» Task to carry out
Output all the data exactly as it appears below.

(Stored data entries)
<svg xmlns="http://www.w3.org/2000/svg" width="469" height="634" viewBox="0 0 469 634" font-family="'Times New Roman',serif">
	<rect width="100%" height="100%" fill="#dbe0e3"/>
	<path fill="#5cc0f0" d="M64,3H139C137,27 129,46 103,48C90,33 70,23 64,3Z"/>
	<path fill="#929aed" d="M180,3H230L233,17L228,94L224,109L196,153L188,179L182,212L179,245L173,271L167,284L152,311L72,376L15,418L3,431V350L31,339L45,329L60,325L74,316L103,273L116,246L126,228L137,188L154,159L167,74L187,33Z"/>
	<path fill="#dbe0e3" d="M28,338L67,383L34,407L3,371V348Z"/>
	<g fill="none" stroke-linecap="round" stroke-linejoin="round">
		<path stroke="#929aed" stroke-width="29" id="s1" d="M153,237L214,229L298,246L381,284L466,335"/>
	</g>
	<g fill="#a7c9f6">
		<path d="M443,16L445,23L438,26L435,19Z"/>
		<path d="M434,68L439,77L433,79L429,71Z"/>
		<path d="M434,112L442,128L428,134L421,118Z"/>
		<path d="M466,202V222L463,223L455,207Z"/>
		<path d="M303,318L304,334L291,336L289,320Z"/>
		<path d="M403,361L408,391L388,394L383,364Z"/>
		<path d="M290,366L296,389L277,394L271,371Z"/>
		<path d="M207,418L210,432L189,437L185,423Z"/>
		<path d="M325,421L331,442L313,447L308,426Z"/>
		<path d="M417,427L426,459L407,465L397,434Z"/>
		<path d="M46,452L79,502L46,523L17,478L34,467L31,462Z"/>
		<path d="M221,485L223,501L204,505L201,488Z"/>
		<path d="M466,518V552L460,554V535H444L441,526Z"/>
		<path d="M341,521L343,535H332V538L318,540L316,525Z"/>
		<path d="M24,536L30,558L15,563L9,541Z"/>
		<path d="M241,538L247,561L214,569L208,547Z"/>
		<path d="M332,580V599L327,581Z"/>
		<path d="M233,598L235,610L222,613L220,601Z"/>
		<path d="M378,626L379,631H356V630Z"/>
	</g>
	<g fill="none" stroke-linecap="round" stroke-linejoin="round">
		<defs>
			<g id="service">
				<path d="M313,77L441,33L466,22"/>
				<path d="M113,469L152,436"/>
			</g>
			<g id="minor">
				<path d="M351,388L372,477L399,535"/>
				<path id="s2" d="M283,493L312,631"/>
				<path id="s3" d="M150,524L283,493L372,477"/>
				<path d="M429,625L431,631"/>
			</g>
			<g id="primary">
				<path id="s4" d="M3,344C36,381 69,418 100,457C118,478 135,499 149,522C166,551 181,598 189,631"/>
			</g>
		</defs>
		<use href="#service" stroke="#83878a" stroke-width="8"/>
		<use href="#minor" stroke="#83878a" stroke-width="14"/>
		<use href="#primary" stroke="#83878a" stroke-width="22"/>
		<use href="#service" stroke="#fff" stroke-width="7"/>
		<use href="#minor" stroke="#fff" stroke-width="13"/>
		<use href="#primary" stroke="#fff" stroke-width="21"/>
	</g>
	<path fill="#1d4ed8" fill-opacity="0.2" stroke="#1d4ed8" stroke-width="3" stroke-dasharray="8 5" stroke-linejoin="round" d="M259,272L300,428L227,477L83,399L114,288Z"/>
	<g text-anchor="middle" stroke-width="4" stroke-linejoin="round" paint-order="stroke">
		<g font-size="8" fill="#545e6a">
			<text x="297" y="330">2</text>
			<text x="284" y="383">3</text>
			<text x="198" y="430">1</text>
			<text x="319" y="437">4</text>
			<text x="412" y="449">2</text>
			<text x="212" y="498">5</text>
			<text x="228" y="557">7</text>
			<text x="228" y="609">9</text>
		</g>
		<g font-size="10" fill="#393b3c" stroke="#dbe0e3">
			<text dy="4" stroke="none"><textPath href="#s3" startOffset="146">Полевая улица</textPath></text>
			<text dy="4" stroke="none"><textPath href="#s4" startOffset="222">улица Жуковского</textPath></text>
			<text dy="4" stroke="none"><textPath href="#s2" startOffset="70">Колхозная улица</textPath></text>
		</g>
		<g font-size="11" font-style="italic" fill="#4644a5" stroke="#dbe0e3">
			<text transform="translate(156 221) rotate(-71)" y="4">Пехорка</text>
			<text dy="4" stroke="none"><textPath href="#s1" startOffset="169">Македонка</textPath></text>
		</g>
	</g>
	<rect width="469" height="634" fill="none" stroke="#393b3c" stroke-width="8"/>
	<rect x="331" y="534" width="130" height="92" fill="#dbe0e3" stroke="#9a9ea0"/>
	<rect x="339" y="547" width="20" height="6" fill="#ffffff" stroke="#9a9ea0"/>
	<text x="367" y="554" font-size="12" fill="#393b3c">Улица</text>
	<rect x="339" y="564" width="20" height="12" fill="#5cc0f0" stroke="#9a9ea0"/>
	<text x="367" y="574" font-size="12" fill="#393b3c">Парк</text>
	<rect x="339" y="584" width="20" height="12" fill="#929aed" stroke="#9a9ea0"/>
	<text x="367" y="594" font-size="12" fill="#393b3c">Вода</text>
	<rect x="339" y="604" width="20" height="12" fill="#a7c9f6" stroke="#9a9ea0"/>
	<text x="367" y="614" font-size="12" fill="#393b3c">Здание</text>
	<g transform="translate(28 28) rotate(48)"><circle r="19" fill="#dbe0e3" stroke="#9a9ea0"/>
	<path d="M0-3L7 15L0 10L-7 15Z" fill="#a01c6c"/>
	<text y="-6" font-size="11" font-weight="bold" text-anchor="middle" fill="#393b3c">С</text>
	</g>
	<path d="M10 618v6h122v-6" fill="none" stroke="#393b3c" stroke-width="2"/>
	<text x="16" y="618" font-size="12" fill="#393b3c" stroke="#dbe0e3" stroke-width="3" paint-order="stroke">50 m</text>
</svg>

» Task output
<svg xmlns="http://www.w3.org/2000/svg" width="469" height="634" viewBox="0 0 469 634" font-family="'Times New Roman',serif">
	<rect width="100%" height="100%" fill="#dbe0e3"/>
	<path fill="#5cc0f0" d="M64,3H139C137,27 129,46 103,48C90,33 70,23 64,3Z"/>
	<path fill="#929aed" d="M180,3H230L233,17L228,94L224,109L196,153L188,179L182,212L179,245L173,271L167,284L152,311L72,376L15,418L3,431V350L31,339L45,329L60,325L74,316L103,273L116,246L126,228L137,188L154,159L167,74L187,33Z"/>
	<path fill="#dbe0e3" d="M28,338L67,383L34,407L3,371V348Z"/>
	<g fill="none" stroke-linecap="round" stroke-linejoin="round">
		<path stroke="#929aed" stroke-width="29" id="s1" d="M153,237L214,229L298,246L381,284L466,335"/>
	</g>
	<g fill="#a7c9f6">
		<path d="M443,16L445,23L438,26L435,19Z"/>
		<path d="M434,68L439,77L433,79L429,71Z"/>
		<path d="M434,112L442,128L428,134L421,118Z"/>
		<path d="M466,202V222L463,223L455,207Z"/>
		<path d="M303,318L304,334L291,336L289,320Z"/>
		<path d="M403,361L408,391L388,394L383,364Z"/>
		<path d="M290,366L296,389L277,394L271,371Z"/>
		<path d="M207,418L210,432L189,437L185,423Z"/>
		<path d="M325,421L331,442L313,447L308,426Z"/>
		<path d="M417,427L426,459L407,465L397,434Z"/>
		<path d="M46,452L79,502L46,523L17,478L34,467L31,462Z"/>
		<path d="M221,485L223,501L204,505L201,488Z"/>
		<path d="M466,518V552L460,554V535H444L441,526Z"/>
		<path d="M341,521L343,535H332V538L318,540L316,525Z"/>
		<path d="M24,536L30,558L15,563L9,541Z"/>
		<path d="M241,538L247,561L214,569L208,547Z"/>
		<path d="M332,580V599L327,581Z"/>
		<path d="M233,598L235,610L222,613L220,601Z"/>
		<path d="M378,626L379,631H356V630Z"/>
	</g>
	<g fill="none" stroke-linecap="round" stroke-linejoin="round">
		<defs>
			<g id="service">
				<path d="M313,77L441,33L466,22"/>
				<path d="M113,469L152,436"/>
			</g>
			<g id="minor">
				<path d="M351,388L372,477L399,535"/>
				<path id="s2" d="M283,493L312,631"/>
				<path id="s3" d="M150,524L283,493L372,477"/>
				<path d="M429,625L431,631"/>
			</g>
			<g id="primary">
				<path id="s4" d="M3,344C36,381 69,418 100,457C118,478 135,499 149,522C166,551 181,598 189,631"/>
			</g>
		</defs>
		<use href="#service" stroke="#83878a" stroke-width="8"/>
		<use href="#minor" stroke="#83878a" stroke-width="14"/>
		<use href="#primary" stroke="#83878a" stroke-width="22"/>
		<use href="#service" stroke="#fff" stroke-width="7"/>
		<use href="#minor" stroke="#fff" stroke-width="13"/>
		<use href="#primary" stroke="#fff" stroke-width="21"/>
	</g>
	<path fill="#1d4ed8" fill-opacity="0.2" stroke="#1d4ed8" stroke-width="3" stroke-dasharray="8 5" stroke-linejoin="round" d="M259,272L300,428L227,477L83,399L114,288Z"/>
	<g text-anchor="middle" stroke-width="4" stroke-linejoin="round" paint-order="stroke">
		<g font-size="8" fill="#545e6a">
			<text x="297" y="330">2</text>
			<text x="284" y="383">3</text>
			<text x="198" y="430">1</text>
			<text x="319" y="437">4</text>
			<text x="412" y="449">2</text>
			<text x="212" y="498">5</text>
			<text x="228" y="557">7</text>
			<text x="228" y="609">9</text>
		</g>
		<g font-size="10" fill="#393b3c" stroke="#dbe0e3">
			<text dy="4" stroke="none"><textPath href="#s3" startOffset="146">Полевая улица</textPath></text>
			<text dy="4" stroke="none"><textPath href="#s4" startOffset="222">улица Жуковского</textPath></text>
			<text dy="4" stroke="none"><textPath href="#s2" startOffset="70">Колхозная улица</textPath></text>
		</g>
		<g font-size="11" font-style="italic" fill="#4644a5" stroke="#dbe0e3">
			<text transform="translate(156 221) rotate(-71)" y="4">Пехорка</text>
			<text dy="4" stroke="none"><textPath href="#s1" startOffset="169">Македонка</textPath></text>
		</g>
	</g>
	<rect width="469" height="634" fill="none" stroke="#393b3c" stroke-width="8"/>
	<rect x="331" y="534" width="130" height="92" fill="#dbe0e3" stroke="#9a9ea0"/>
	<rect x="339" y="547" width="20" height="6" fill="#ffffff" stroke="#9a9ea0"/>
	<text x="367" y="554" font-size="12" fill="#393b3c">Улица</text>
	<rect x="339" y="564" width="20" height="12" fill="#5cc0f0" stroke="#9a9ea0"/>
	<text x="367" y="574" font-size="12" fill="#393b3c">Парк</text>
	<rect x="339" y="584" width="20" height="12" fill="#929aed" stroke="#9a9ea0"/>
	<text x="367" y="594" font-size="12" fill="#393b3c">Вода</text>
	<rect x="339" y="604" width="20" height="12" fill="#a7c9f6" stroke="#9a9ea0"/>
	<text x="367" y="614" font-size="12" fill="#393b3c">Здание</text>
	<g transform="translate(28 28) rotate(48)"><circle r="19" fill="#dbe0e3" stroke="#9a9ea0"/>
	<path d="M0-3L7 15L0 10L-7 15Z" fill="#a01c6c"/>
	<text y="-6" font-size="11" font-weight="bold" text-anchor="middle" fill="#393b3c">С</text>
	</g>
	<path d="M10 618v6h122v-6" fill="none" stroke="#393b3c" stroke-width="2"/>
	<text x="16" y="618" font-size="12" fill="#393b3c" stroke="#dbe0e3" stroke-width="3" paint-order="stroke">50 m</text>
</svg>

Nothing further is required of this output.